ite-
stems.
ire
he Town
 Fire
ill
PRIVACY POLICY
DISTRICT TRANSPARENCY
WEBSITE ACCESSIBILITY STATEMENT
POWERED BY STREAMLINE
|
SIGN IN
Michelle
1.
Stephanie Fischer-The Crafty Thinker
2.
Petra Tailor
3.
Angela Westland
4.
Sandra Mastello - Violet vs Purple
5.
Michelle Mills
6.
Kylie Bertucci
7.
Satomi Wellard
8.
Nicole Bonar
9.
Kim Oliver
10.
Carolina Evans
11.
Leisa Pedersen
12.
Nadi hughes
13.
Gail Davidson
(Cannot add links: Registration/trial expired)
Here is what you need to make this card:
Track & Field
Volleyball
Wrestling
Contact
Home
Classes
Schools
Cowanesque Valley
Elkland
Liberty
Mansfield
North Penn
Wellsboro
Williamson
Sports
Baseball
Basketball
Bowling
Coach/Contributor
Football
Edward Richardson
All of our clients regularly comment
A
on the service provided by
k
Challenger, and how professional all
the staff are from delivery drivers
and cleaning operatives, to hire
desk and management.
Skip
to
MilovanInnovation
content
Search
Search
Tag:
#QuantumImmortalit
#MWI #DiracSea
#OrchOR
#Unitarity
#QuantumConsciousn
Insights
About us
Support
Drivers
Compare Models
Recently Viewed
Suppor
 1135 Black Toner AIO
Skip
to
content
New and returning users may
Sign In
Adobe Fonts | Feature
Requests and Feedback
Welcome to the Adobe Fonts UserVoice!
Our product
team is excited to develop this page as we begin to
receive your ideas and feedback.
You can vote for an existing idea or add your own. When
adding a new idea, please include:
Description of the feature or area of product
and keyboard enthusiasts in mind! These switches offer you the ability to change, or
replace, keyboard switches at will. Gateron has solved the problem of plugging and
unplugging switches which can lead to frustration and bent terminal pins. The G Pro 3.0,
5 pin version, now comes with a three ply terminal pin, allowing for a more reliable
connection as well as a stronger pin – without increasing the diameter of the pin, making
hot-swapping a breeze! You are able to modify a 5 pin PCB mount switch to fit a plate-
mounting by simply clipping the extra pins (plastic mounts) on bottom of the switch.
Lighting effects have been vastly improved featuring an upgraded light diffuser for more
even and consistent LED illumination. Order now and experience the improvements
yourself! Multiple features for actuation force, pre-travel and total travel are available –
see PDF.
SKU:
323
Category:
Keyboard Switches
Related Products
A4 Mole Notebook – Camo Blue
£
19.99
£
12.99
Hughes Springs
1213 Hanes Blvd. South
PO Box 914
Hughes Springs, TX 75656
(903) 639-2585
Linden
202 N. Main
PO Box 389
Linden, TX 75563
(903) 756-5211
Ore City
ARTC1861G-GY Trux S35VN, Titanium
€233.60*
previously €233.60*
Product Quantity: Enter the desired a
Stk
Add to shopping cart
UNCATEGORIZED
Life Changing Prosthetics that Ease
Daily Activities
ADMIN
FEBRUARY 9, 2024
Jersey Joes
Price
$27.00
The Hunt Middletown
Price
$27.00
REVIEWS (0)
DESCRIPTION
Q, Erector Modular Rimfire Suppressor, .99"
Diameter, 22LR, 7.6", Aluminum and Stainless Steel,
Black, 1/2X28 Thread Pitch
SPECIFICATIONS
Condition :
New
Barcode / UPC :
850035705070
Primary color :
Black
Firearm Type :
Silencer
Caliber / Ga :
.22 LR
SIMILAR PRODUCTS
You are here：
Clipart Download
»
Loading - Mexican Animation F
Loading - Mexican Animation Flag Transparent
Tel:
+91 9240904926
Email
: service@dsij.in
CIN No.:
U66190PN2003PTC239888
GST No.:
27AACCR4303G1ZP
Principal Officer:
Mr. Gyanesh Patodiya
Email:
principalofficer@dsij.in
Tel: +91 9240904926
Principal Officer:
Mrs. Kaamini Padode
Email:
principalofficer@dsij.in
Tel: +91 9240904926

* * *

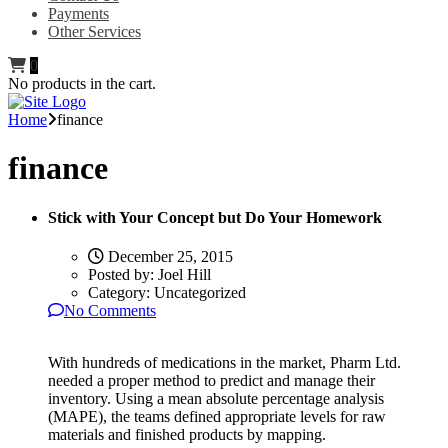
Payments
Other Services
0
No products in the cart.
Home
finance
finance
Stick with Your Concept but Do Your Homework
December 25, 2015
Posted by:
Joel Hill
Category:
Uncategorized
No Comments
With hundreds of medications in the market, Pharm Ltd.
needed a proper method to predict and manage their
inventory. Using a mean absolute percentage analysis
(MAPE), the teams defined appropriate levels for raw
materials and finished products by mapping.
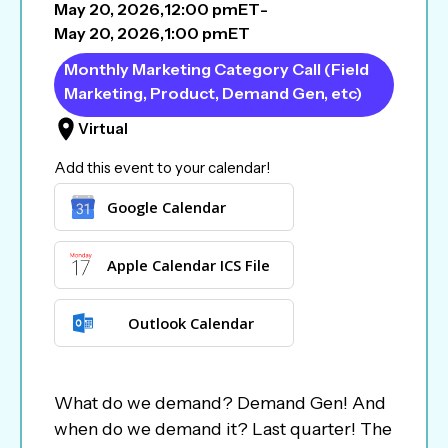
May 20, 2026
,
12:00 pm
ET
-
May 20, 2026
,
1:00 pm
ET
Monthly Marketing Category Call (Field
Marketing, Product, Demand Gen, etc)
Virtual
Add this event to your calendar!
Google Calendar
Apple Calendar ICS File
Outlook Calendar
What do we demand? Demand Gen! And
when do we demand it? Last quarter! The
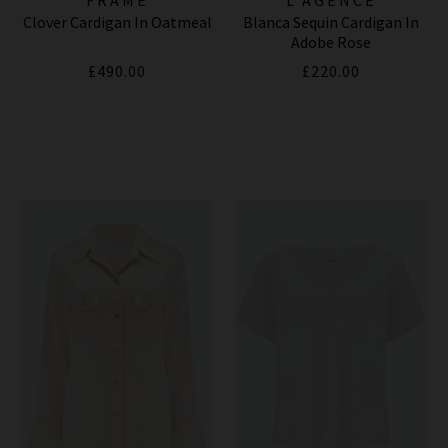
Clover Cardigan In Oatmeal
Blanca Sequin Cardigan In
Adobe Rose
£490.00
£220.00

--

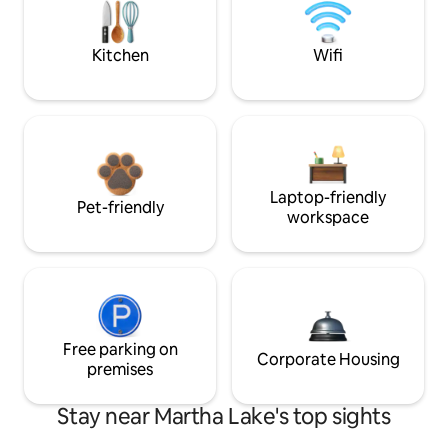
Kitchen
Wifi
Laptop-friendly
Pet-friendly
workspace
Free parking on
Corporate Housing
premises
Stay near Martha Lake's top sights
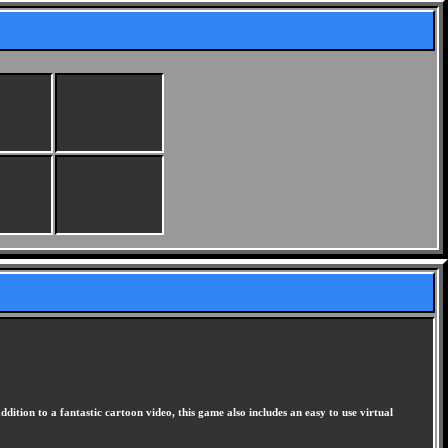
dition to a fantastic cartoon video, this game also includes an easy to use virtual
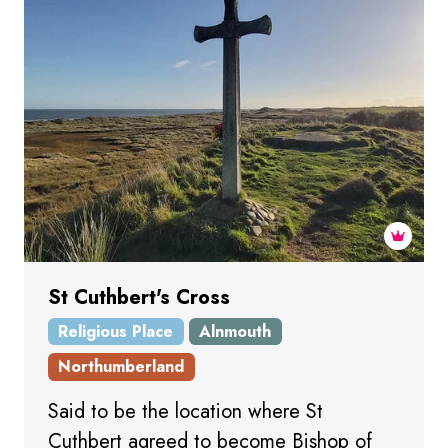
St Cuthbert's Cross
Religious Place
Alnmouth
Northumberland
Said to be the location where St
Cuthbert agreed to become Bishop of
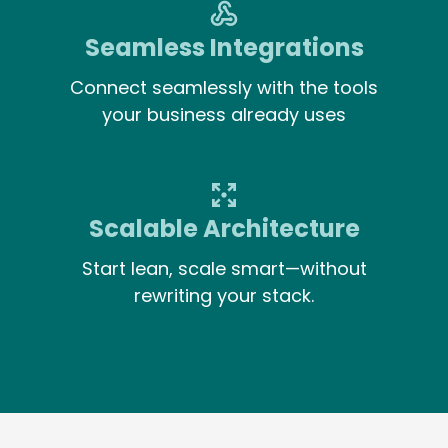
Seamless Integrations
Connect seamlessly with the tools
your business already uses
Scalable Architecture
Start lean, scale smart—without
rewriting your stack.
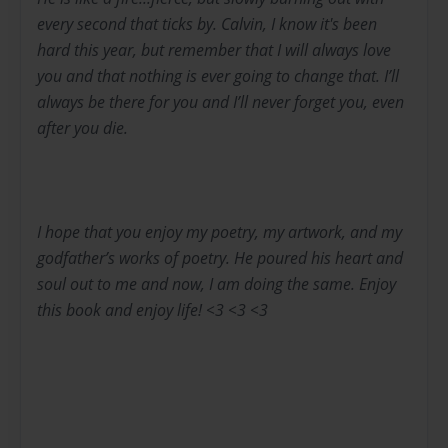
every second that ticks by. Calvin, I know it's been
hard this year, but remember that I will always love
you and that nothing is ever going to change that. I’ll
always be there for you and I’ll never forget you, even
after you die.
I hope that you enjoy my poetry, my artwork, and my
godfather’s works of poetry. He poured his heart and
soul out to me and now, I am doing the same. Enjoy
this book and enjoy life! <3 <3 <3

▶ _The problem_:
Where a line of the records has the string "terminal", return that line.

▶ _Exercise result_:
unplugging switches which can lead to frustration and bent terminal pins. The G Pro 3.0,
5 pin version, now comes with a three ply terminal pin, allowing for a more reliable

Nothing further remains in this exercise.